Nada que ver estos últimos boys con los de épocas pretéritas, cuando el régimen colonial se ejercía con extraordinaria dureza en los territorios bajo administración francesa. Uno de ellos, el Camerún, inicialmente colonia alemana pero, que tras la derrota de este país en la primera guerra mundial, quedó bajo mandato de la Sociedad de Naciones que encomendó su administración en parte a Gran Bretaña y en parte, a Francia. Es en esta última zona en la que el escritor camerunés Ferdinand Oyono sitúa al protagonista de su novela “La vida d’un boy” que publica en traducción catalana Wanáfrica ediciones.

DATOS PROPORCIONADOS
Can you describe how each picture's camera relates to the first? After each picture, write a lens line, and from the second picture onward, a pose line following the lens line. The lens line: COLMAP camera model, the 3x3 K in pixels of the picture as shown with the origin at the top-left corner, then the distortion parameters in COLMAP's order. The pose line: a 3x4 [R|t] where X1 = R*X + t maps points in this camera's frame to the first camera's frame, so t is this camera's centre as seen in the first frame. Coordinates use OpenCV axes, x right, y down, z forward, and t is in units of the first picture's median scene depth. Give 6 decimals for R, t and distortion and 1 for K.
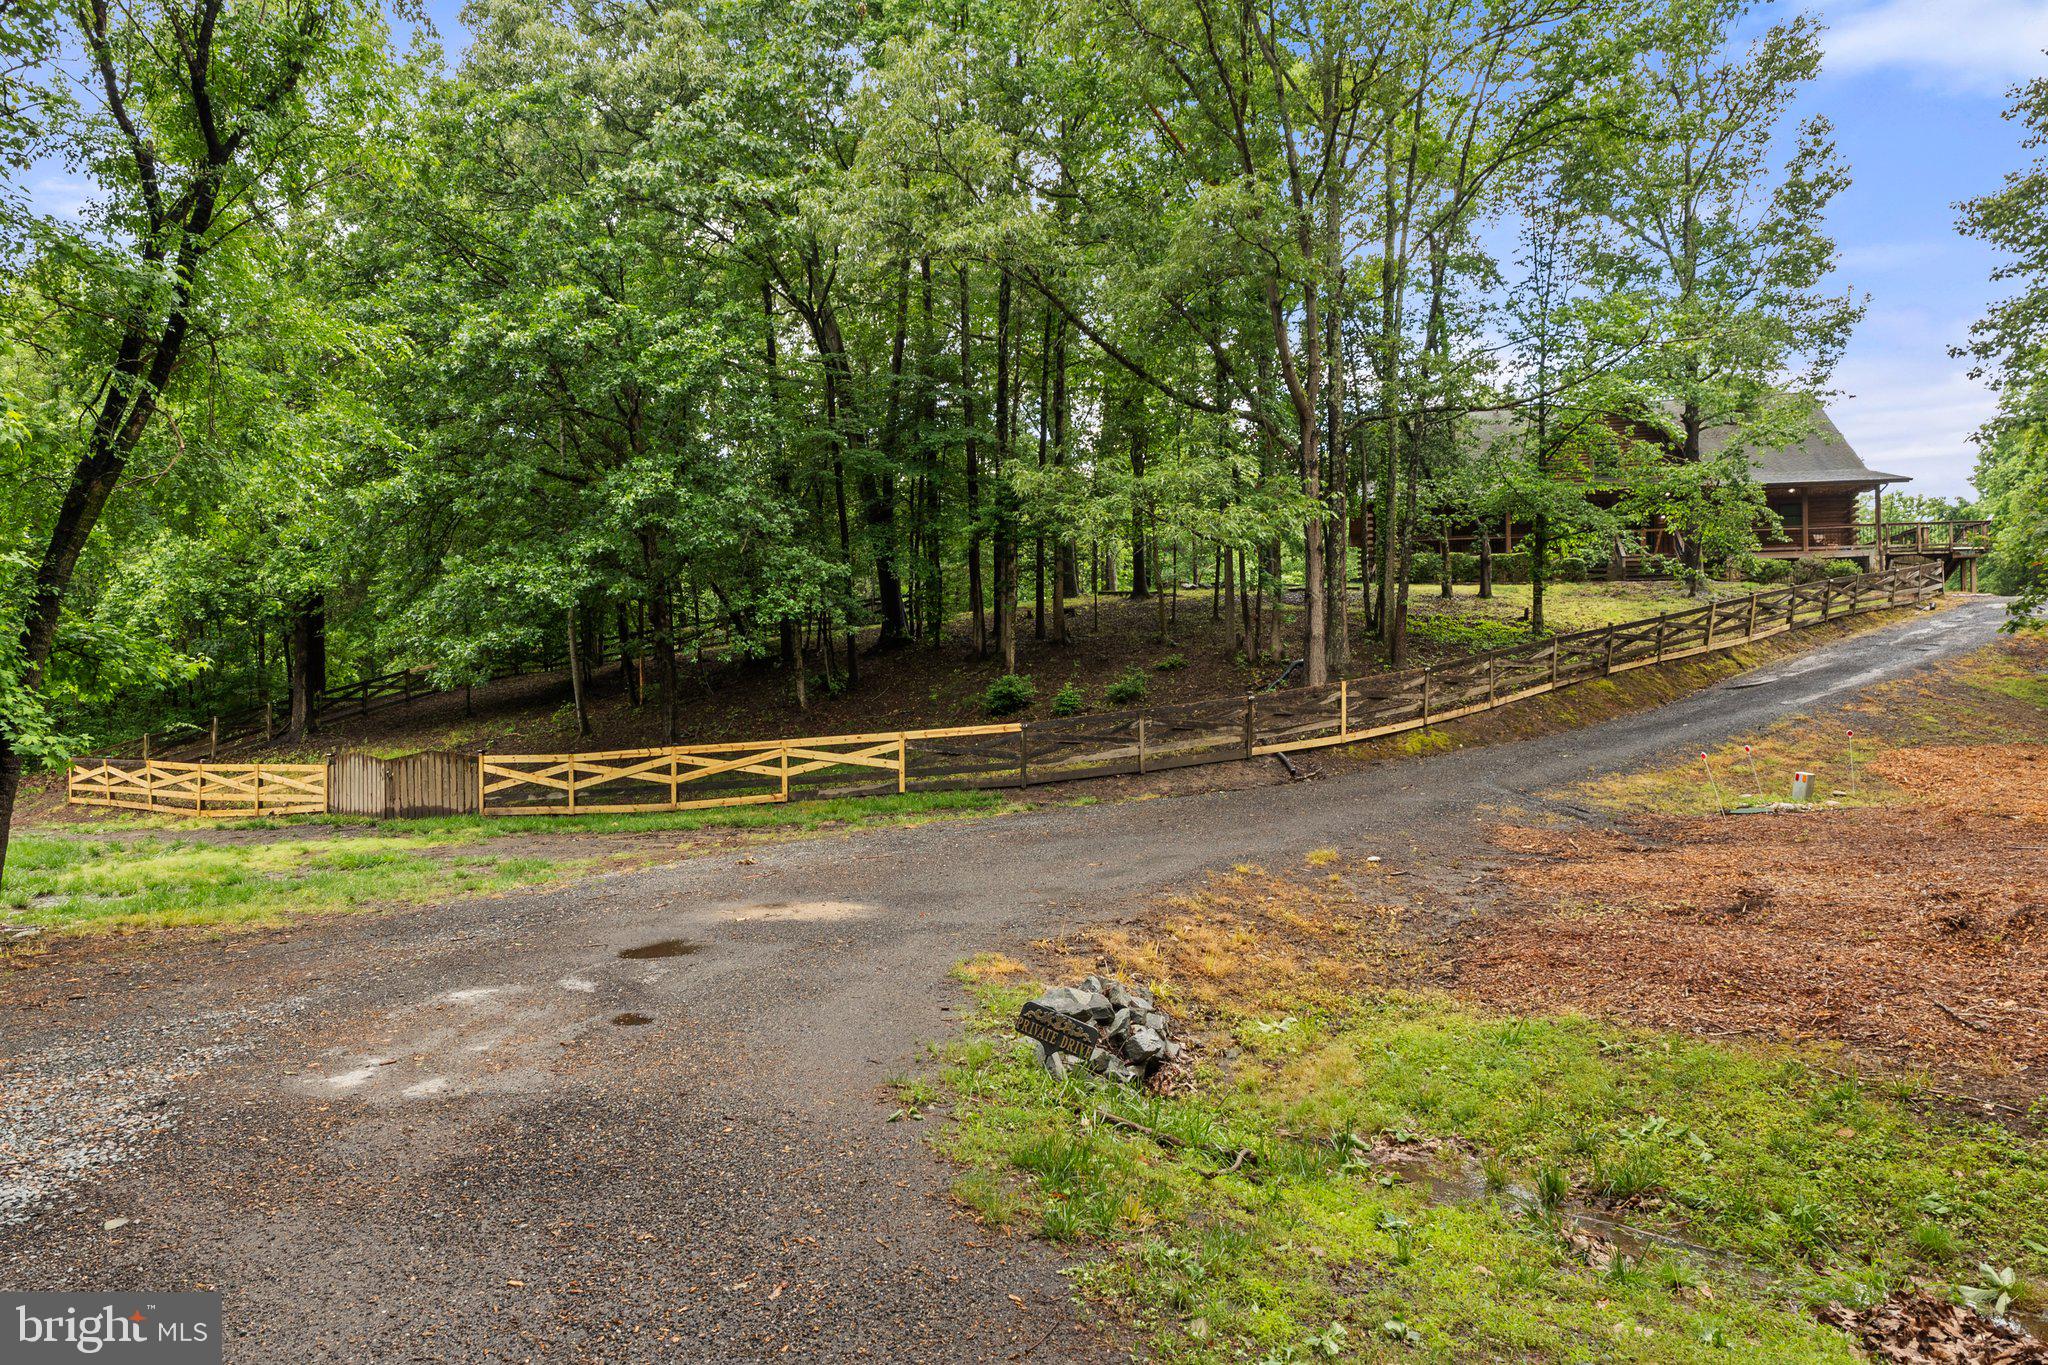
lens RADIAL K [[1219.1, 0, 1034.8], [0, 1219.1, 670.9], [0, 0, 1]] dist [-0.013810, 0.000325]
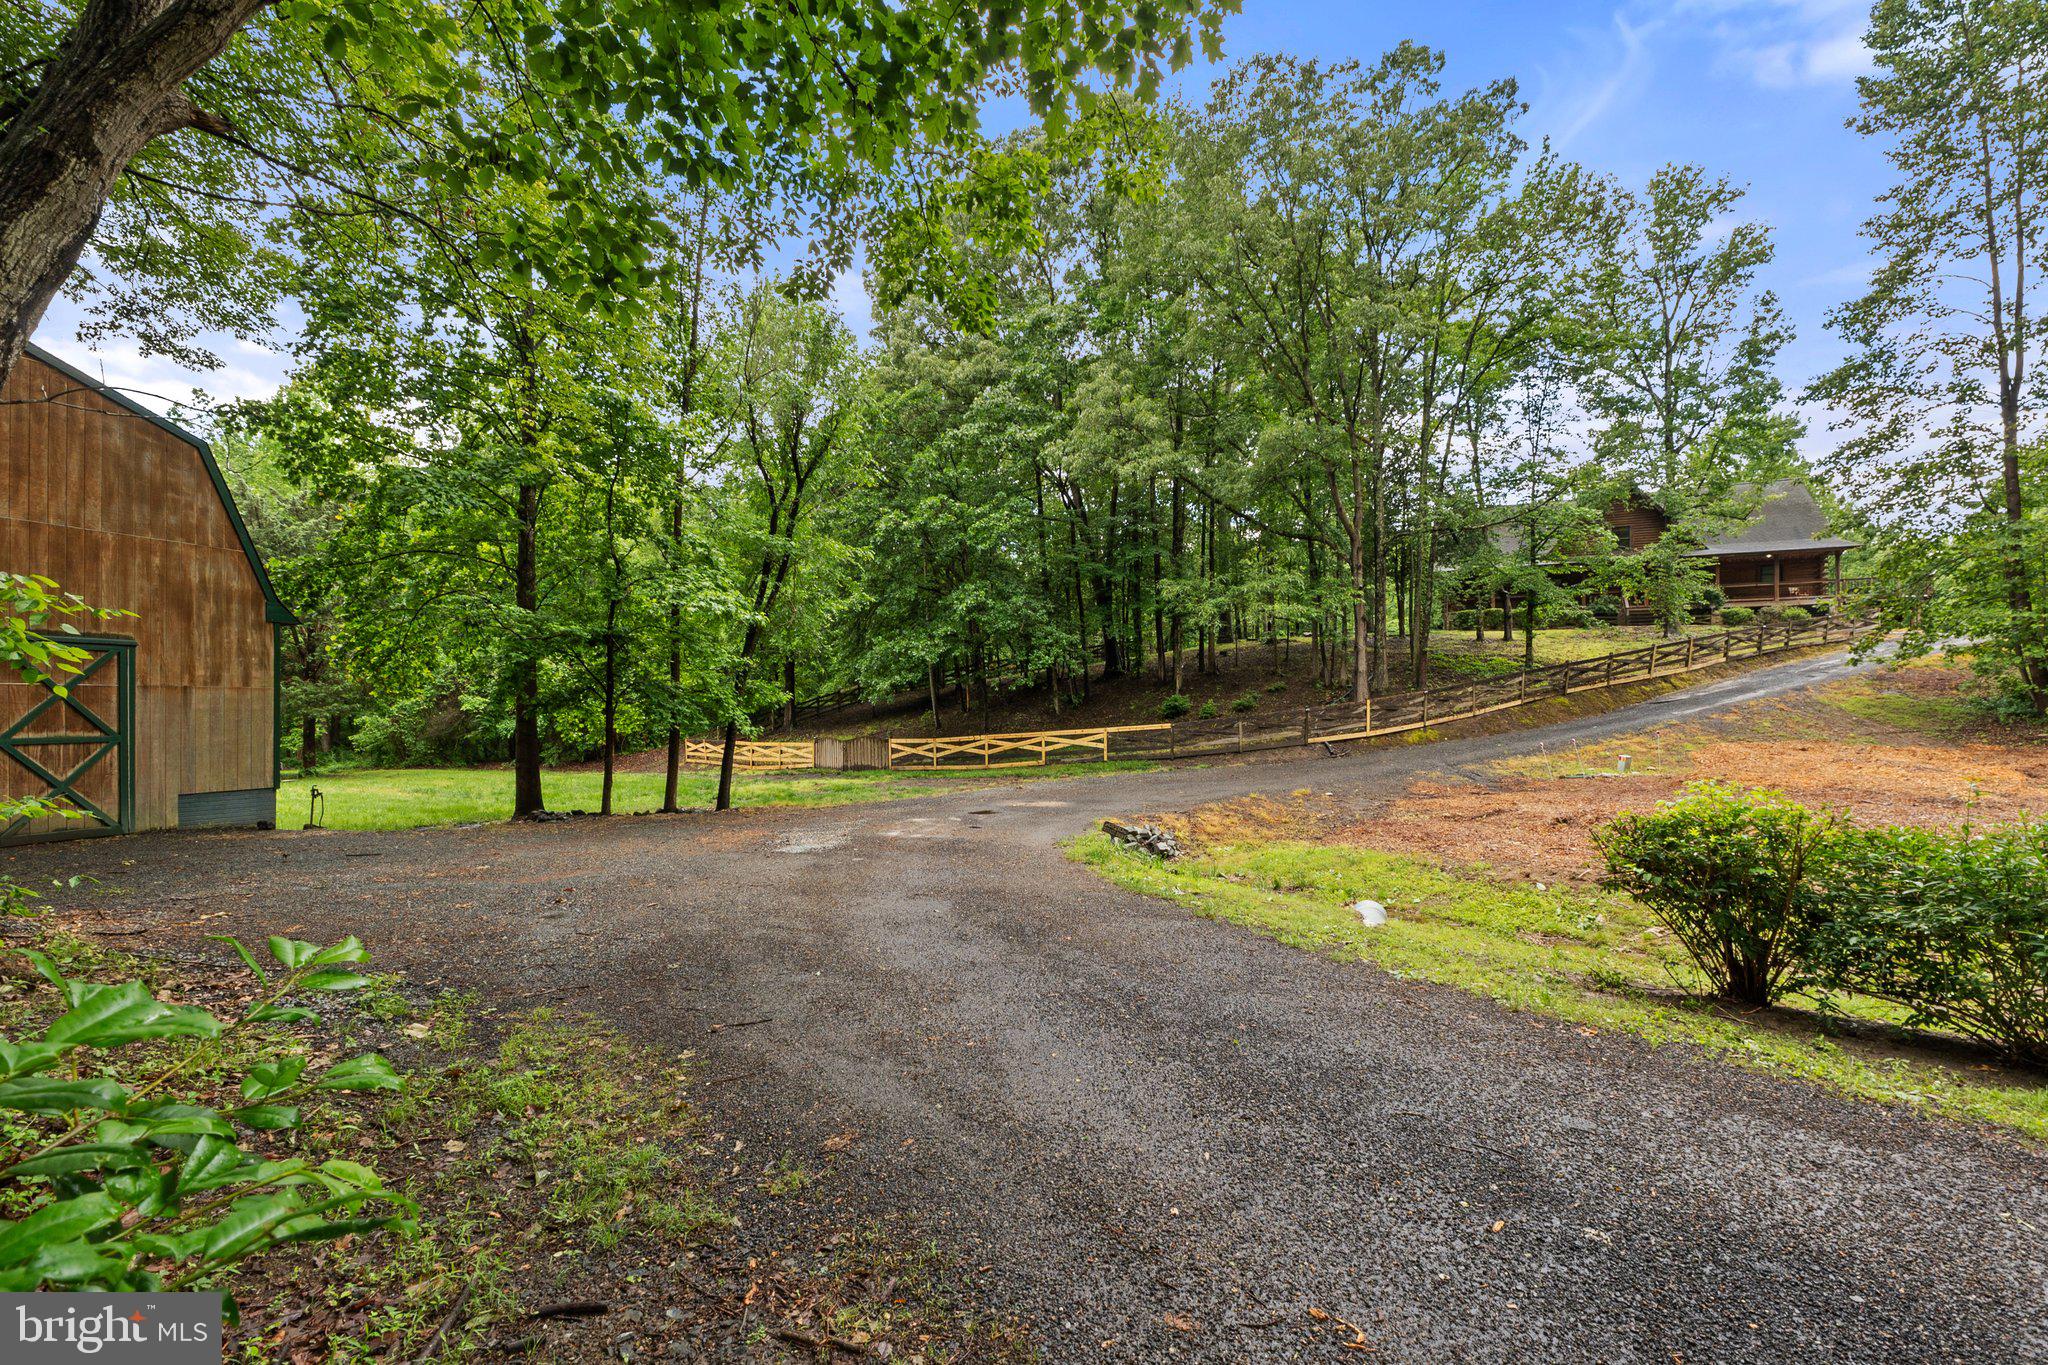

CON ESTA INFORMACIÓN
[A] Transcribe del texto sobre el Camerún colonial el fragmento que va desde "Nada que ver" hasta "catalana Wanáfrica ediciones.", ambos incluidos.
[B] Según el texto sobre el Camerún colonial, ¿qué editorial publica la traducción catalana de la novela de Ferdinand Oyono?
[C] Prolonga el texto sobre el Camerún colonial a partir de su última oración.

CONJUNTO DE RESPUESTAS
[A]
Nada que ver estos últimos boys con los de épocas pretéritas, cuando el régimen colonial se ejercía con extraordinaria dureza en los territorios bajo administración francesa. Uno de ellos, el Camerún, inicialmente colonia alemana pero, que tras la derrota de este país en la primera guerra mundial, quedó bajo mandato de la Sociedad de Naciones que encomendó su administración en parte a Gran Bretaña y en parte, a Francia. Es en esta última zona en la que el escritor camerunés Ferdinand Oyono sitúa al protagonista de su novela “La vida d’un boy” que publica en traducción catalana Wanáfrica ediciones.

[B] Wanáfrica ediciones.

[C]
Toundi, adolescente de la etnia maka que pertenece al tronco bantú, huye de su familia a causa de trato vejatorio que recibe de su padre y es protegido por un sacerdote católico, el padre Gilbert, en la misión de Dangan. Con la mala fortuna que el religioso fallece tempranamente en un accidente de tráfico y entonces el muchacho es contratado por el comandante francés de la región, un personaje atrabiliario, imprevisible y despreciativo. Su situación empeora cuando llega de Europa la mujer del comandante, una ninfómana que le pone los cuernos con otro europeo, el director de la cárcel, situación que Toundi y el resto de los trabajadores nativos de la residencia están obligados a contemplar en silencio pero que al muchacho le produce la malquerencia de la señora.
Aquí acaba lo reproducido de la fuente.